__WHAT YOU NEED TO DO__
Reproduce the records below exactly, but only between the lines holding "Airside Duty Manager: Mark Miller" and "Runways | | |", inclusive.

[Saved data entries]
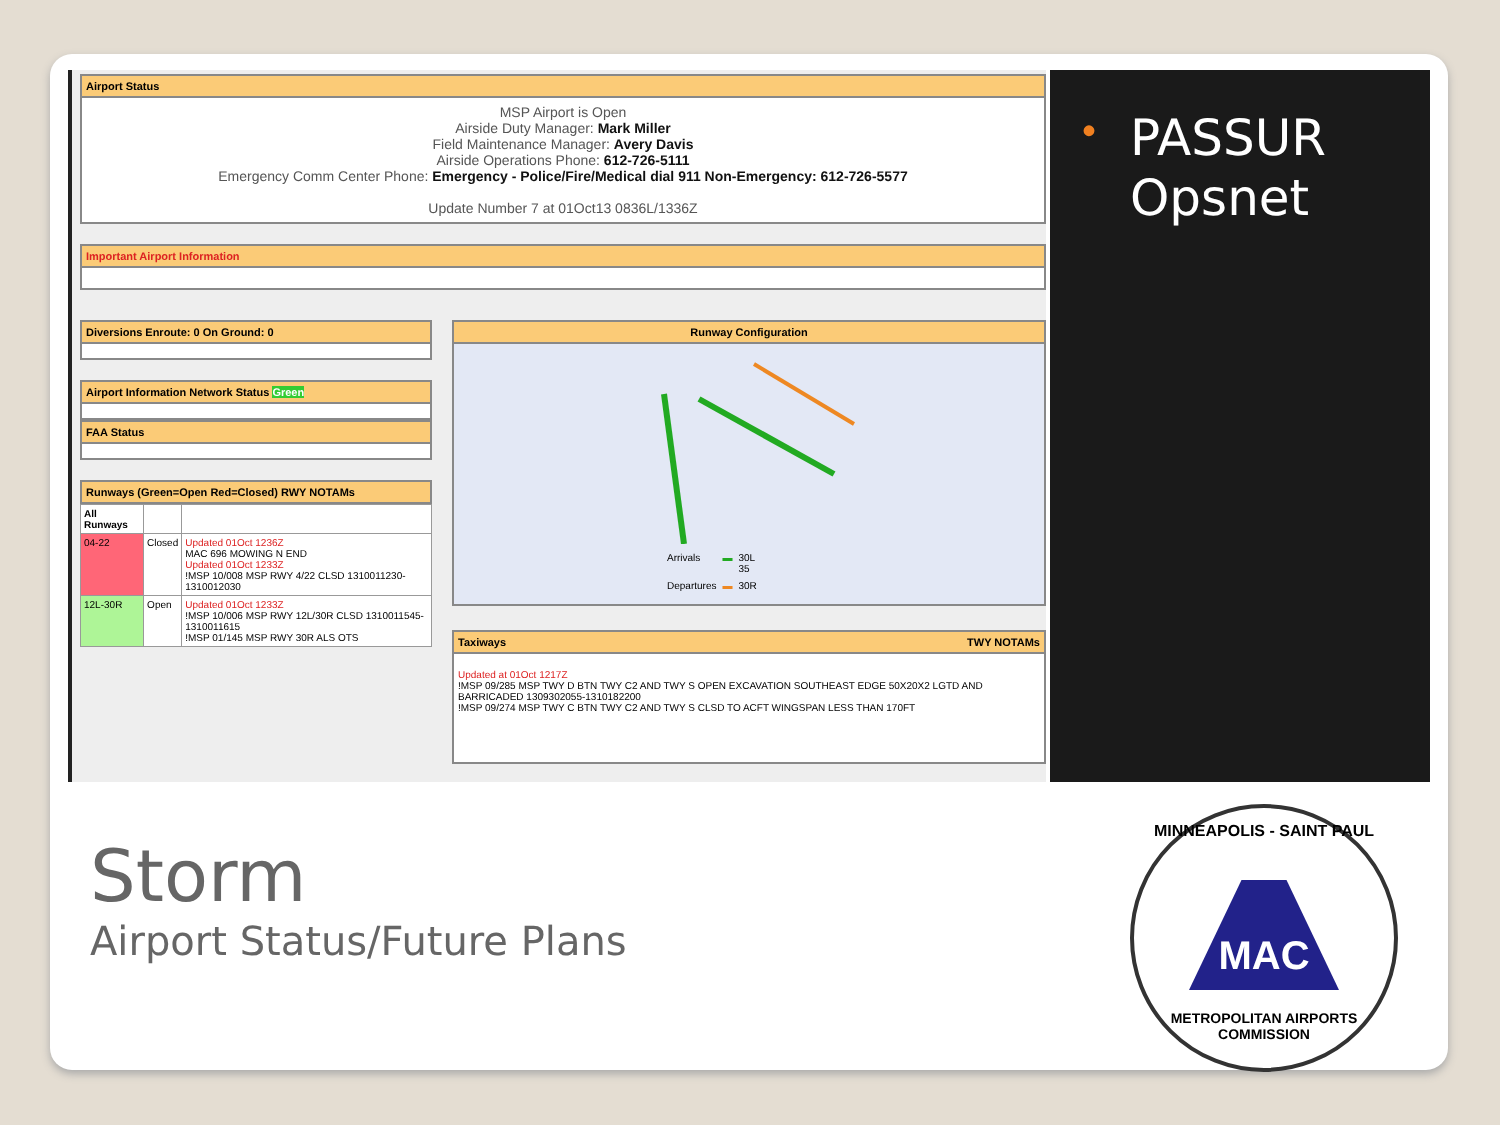Airport Status
MSP Airport is Open
Airside Duty Manager: Mark Miller
Field Maintenance Manager: Avery Davis
Airside Operations Phone: 612-726-5111
Emergency Comm Center Phone: Emergency - Police/Fire/Medical dial 911 Non-Emergency: 612-726-5577
Update Number 7 at 01Oct13 0836L/1336Z
Important Airport Information
Diversions Enroute: 0 On Ground: 0
Airport Information Network Status Green
FAA Status
Runways (Green=Open Red=Closed) RWY NOTAMs
| All Runways | | |
| 04-22 | Closed | Updated 01Oct 1236Z MAC 696 MOWING N END Updated 01Oct 1233Z !MSP 10/008 MSP RWY 4/22 CLSD 1310011230-1310012030 |
| 12L-30R | Open | Updated 01Oct 1233Z !MSP 10/006 MSP RWY 12L/30R CLSD 1310011545-1310011615 !MSP 01/145 MSP RWY 30R ALS OTS |
Runway Configuration
| Arrivals | ▬ | 30L 35 |
| Departures | ▬ | 30R |
Taxiways TWY NOTAMs
Updated at 01Oct 1217Z
!MSP 09/285 MSP TWY D BTN TWY C2 AND TWY S OPEN EXCAVATION SOUTHEAST EDGE 50X20X2 LGTD AND BARRICADED 1309302055-1310182200
!MSP 09/274 MSP TWY C BTN TWY C2 AND TWY S CLSD TO ACFT WINGSPAN LESS THAN 170FT
•
PASSUR Opsnet
Storm
Airport Status/Future Plans
MINNEAPOLIS - SAINT PAUL
MAC
METROPOLITAN AIRPORTS COMMISSION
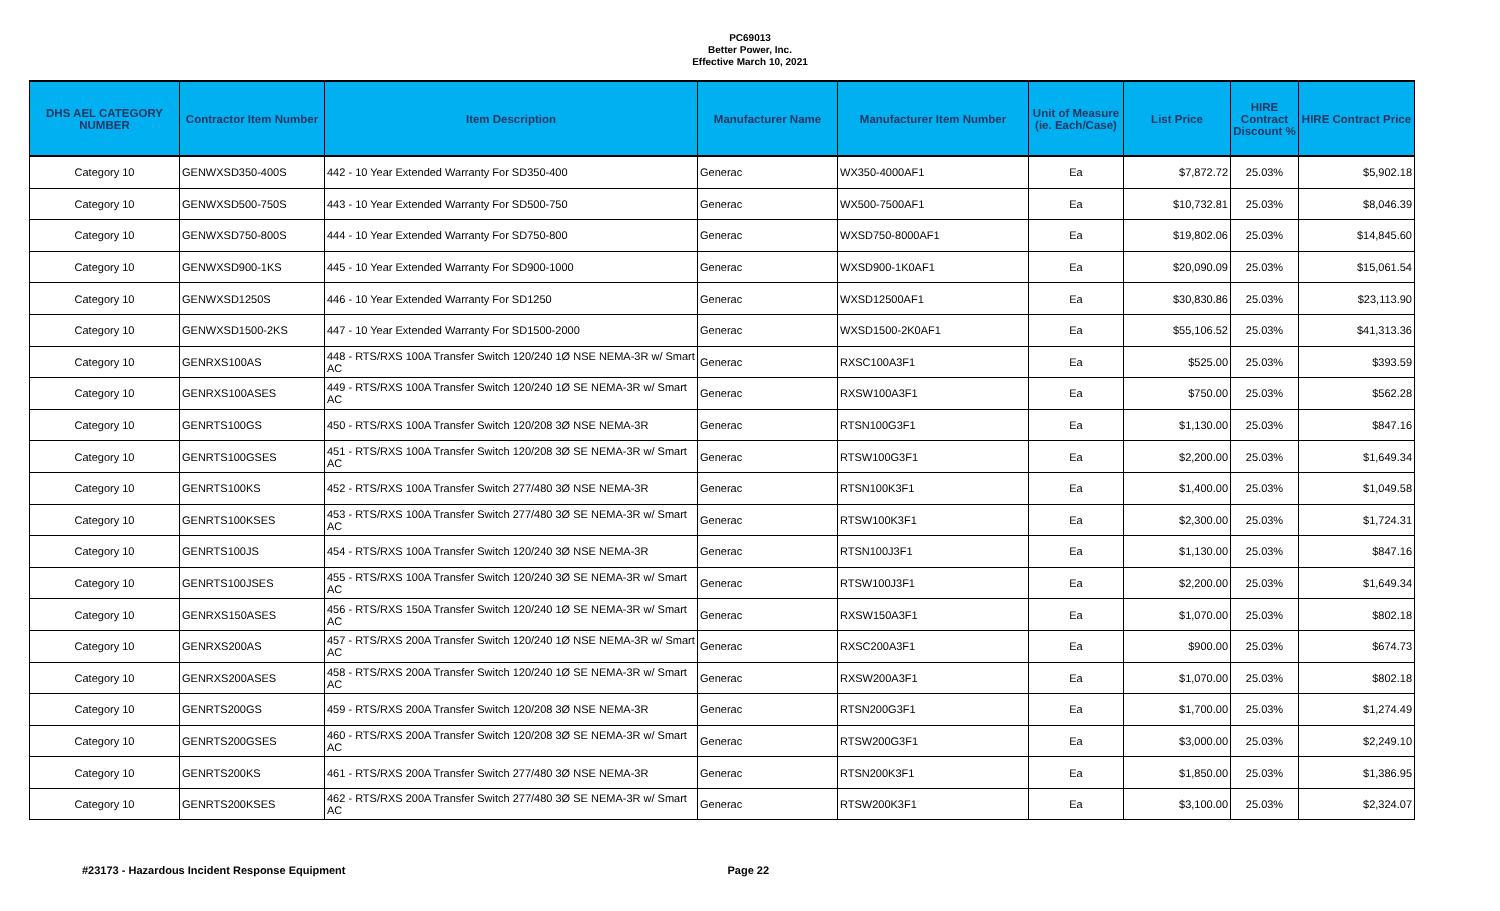PC69013
Better Power, Inc.
Effective March 10, 2021
| DHS AEL CATEGORY NUMBER | Contractor Item Number | Item Description | Manufacturer Name | Manufacturer Item Number | Unit of Measure (ie. Each/Case) | List Price | HIRE Contract Discount % | HIRE Contract Price |
| --- | --- | --- | --- | --- | --- | --- | --- | --- |
| Category 10 | GENWXSD350-400S | 442 - 10 Year Extended Warranty For SD350-400 | Generac | WX350-4000AF1 | Ea | $7,872.72 | 25.03% | $5,902.18 |
| Category 10 | GENWXSD500-750S | 443 - 10 Year Extended Warranty For SD500-750 | Generac | WX500-7500AF1 | Ea | $10,732.81 | 25.03% | $8,046.39 |
| Category 10 | GENWXSD750-800S | 444 - 10 Year Extended Warranty For SD750-800 | Generac | WXSD750-8000AF1 | Ea | $19,802.06 | 25.03% | $14,845.60 |
| Category 10 | GENWXSD900-1KS | 445 - 10 Year Extended Warranty For SD900-1000 | Generac | WXSD900-1K0AF1 | Ea | $20,090.09 | 25.03% | $15,061.54 |
| Category 10 | GENWXSD1250S | 446 - 10 Year Extended Warranty For SD1250 | Generac | WXSD12500AF1 | Ea | $30,830.86 | 25.03% | $23,113.90 |
| Category 10 | GENWXSD1500-2KS | 447 - 10 Year Extended Warranty For SD1500-2000 | Generac | WXSD1500-2K0AF1 | Ea | $55,106.52 | 25.03% | $41,313.36 |
| Category 10 | GENRXS100AS | 448 - RTS/RXS 100A Transfer Switch 120/240 1Ø NSE NEMA-3R w/ Smart AC | Generac | RXSC100A3F1 | Ea | $525.00 | 25.03% | $393.59 |
| Category 10 | GENRXS100ASES | 449 - RTS/RXS 100A Transfer Switch 120/240 1Ø SE NEMA-3R w/ Smart AC | Generac | RXSW100A3F1 | Ea | $750.00 | 25.03% | $562.28 |
| Category 10 | GENRTS100GS | 450 - RTS/RXS 100A Transfer Switch 120/208 3Ø NSE NEMA-3R | Generac | RTSN100G3F1 | Ea | $1,130.00 | 25.03% | $847.16 |
| Category 10 | GENRTS100GSES | 451 - RTS/RXS 100A Transfer Switch 120/208 3Ø SE NEMA-3R w/ Smart AC | Generac | RTSW100G3F1 | Ea | $2,200.00 | 25.03% | $1,649.34 |
| Category 10 | GENRTS100KS | 452 - RTS/RXS 100A Transfer Switch 277/480 3Ø NSE NEMA-3R | Generac | RTSN100K3F1 | Ea | $1,400.00 | 25.03% | $1,049.58 |
| Category 10 | GENRTS100KSES | 453 - RTS/RXS 100A Transfer Switch 277/480 3Ø SE NEMA-3R w/ Smart AC | Generac | RTSW100K3F1 | Ea | $2,300.00 | 25.03% | $1,724.31 |
| Category 10 | GENRTS100JS | 454 - RTS/RXS 100A Transfer Switch 120/240 3Ø NSE NEMA-3R | Generac | RTSN100J3F1 | Ea | $1,130.00 | 25.03% | $847.16 |
| Category 10 | GENRTS100JSES | 455 - RTS/RXS 100A Transfer Switch 120/240 3Ø SE NEMA-3R w/ Smart AC | Generac | RTSW100J3F1 | Ea | $2,200.00 | 25.03% | $1,649.34 |
| Category 10 | GENRXS150ASES | 456 - RTS/RXS 150A Transfer Switch 120/240 1Ø SE NEMA-3R w/ Smart AC | Generac | RXSW150A3F1 | Ea | $1,070.00 | 25.03% | $802.18 |
| Category 10 | GENRXS200AS | 457 - RTS/RXS 200A Transfer Switch 120/240 1Ø NSE NEMA-3R w/ Smart AC | Generac | RXSC200A3F1 | Ea | $900.00 | 25.03% | $674.73 |
| Category 10 | GENRXS200ASES | 458 - RTS/RXS 200A Transfer Switch 120/240 1Ø SE NEMA-3R w/ Smart AC | Generac | RXSW200A3F1 | Ea | $1,070.00 | 25.03% | $802.18 |
| Category 10 | GENRTS200GS | 459 - RTS/RXS 200A Transfer Switch 120/208 3Ø NSE NEMA-3R | Generac | RTSN200G3F1 | Ea | $1,700.00 | 25.03% | $1,274.49 |
| Category 10 | GENRTS200GSES | 460 - RTS/RXS 200A Transfer Switch 120/208 3Ø SE NEMA-3R w/ Smart AC | Generac | RTSW200G3F1 | Ea | $3,000.00 | 25.03% | $2,249.10 |
| Category 10 | GENRTS200KS | 461 - RTS/RXS 200A Transfer Switch 277/480 3Ø NSE NEMA-3R | Generac | RTSN200K3F1 | Ea | $1,850.00 | 25.03% | $1,386.95 |
| Category 10 | GENRTS200KSES | 462 - RTS/RXS 200A Transfer Switch 277/480 3Ø SE NEMA-3R w/ Smart AC | Generac | RTSW200K3F1 | Ea | $3,100.00 | 25.03% | $2,324.07 |
#23173 - Hazardous Incident Response Equipment Page 22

__ANSWER BOX__
Airside Duty Manager: Mark Miller
Field Maintenance Manager: Avery Davis
Airside Operations Phone: 612-726-5111
Emergency Comm Center Phone: Emergency - Police/Fire/Medical dial 911 Non-Emergency: 612-726-5577
Update Number 7 at 01Oct13 0836L/1336Z
Important Airport Information
Diversions Enroute: 0 On Ground: 0
Airport Information Network Status Green
FAA Status
Runways (Green=Open Red=Closed) RWY NOTAMs
| All Runways | | |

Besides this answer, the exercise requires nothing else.